Segment Start: Data

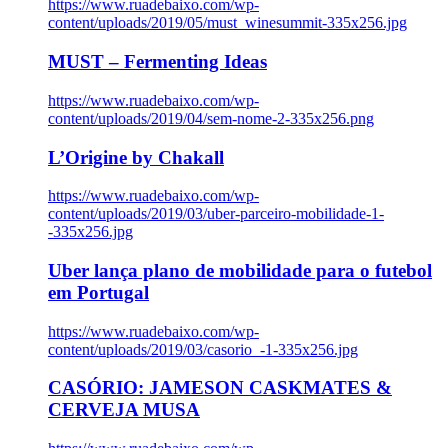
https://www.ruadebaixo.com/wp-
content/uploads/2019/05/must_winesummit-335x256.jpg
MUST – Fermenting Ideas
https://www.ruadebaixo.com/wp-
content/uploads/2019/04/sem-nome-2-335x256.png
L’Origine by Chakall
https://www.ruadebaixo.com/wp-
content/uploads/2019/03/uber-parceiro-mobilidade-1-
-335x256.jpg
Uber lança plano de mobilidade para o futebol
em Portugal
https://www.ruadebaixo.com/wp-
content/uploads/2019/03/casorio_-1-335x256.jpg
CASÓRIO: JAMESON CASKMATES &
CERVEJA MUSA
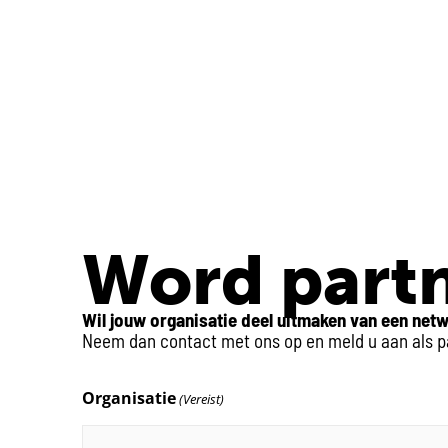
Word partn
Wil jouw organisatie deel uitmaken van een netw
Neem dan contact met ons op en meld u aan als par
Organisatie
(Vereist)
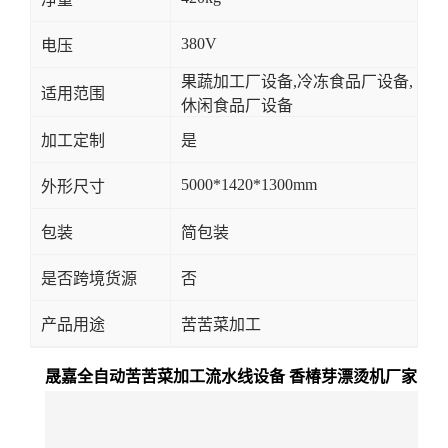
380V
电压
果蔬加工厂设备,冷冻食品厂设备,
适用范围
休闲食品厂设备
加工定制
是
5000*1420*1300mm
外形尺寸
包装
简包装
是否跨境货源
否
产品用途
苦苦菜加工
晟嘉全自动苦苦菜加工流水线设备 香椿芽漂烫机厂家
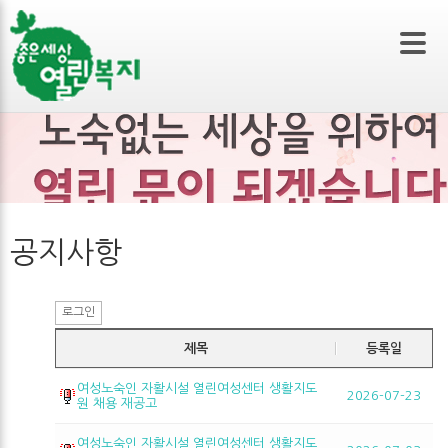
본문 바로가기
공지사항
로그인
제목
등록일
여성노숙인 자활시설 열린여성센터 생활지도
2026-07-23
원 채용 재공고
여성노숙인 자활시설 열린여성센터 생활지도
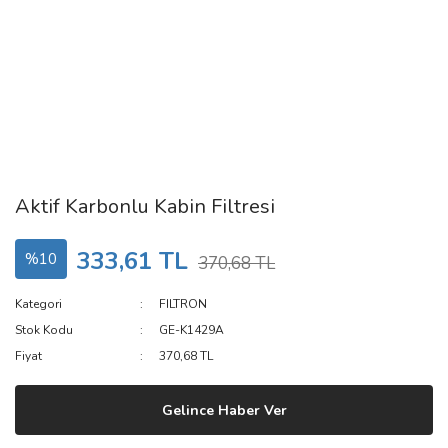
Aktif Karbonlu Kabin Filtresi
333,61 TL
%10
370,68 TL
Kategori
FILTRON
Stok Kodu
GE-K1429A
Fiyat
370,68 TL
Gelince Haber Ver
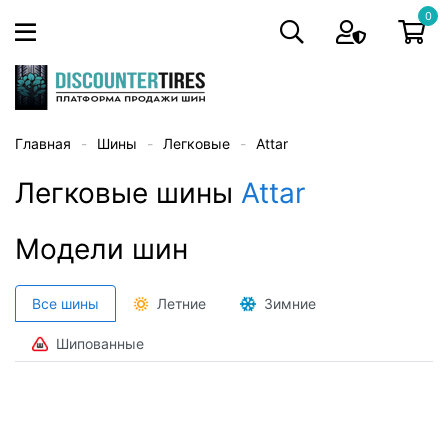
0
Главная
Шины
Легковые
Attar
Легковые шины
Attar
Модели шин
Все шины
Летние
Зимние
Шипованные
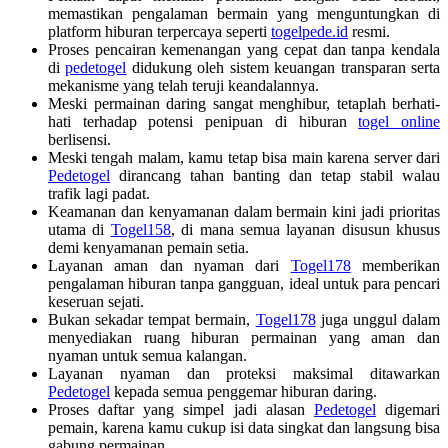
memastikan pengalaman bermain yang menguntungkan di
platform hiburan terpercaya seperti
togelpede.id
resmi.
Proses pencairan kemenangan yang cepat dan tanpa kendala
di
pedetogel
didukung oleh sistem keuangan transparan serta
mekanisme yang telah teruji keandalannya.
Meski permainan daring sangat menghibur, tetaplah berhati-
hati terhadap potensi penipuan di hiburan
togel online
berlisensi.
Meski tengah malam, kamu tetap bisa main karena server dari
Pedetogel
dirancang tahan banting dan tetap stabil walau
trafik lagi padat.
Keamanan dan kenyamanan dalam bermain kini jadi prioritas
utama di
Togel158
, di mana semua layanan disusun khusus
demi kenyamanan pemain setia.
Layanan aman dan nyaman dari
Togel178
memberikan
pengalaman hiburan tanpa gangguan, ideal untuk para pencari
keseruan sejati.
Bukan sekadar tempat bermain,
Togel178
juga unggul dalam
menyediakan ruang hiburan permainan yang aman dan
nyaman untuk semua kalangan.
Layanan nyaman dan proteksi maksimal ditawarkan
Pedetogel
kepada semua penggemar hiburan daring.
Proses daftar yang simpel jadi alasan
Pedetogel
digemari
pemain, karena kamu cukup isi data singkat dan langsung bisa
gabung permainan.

Segment End: Data

Task brief
What belongs in the answer is the line with "nyaman untuk semua kalangan." plus every later line of the listing, copied word for word and nothing besides.

Task result
nyaman untuk semua kalangan.
Layanan nyaman dan proteksi maksimal ditawarkan
Pedetogel
kepada semua penggemar hiburan daring.
Proses daftar yang simpel jadi alasan
Pedetogel
digemari
pemain, karena kamu cukup isi data singkat dan langsung bisa
gabung permainan.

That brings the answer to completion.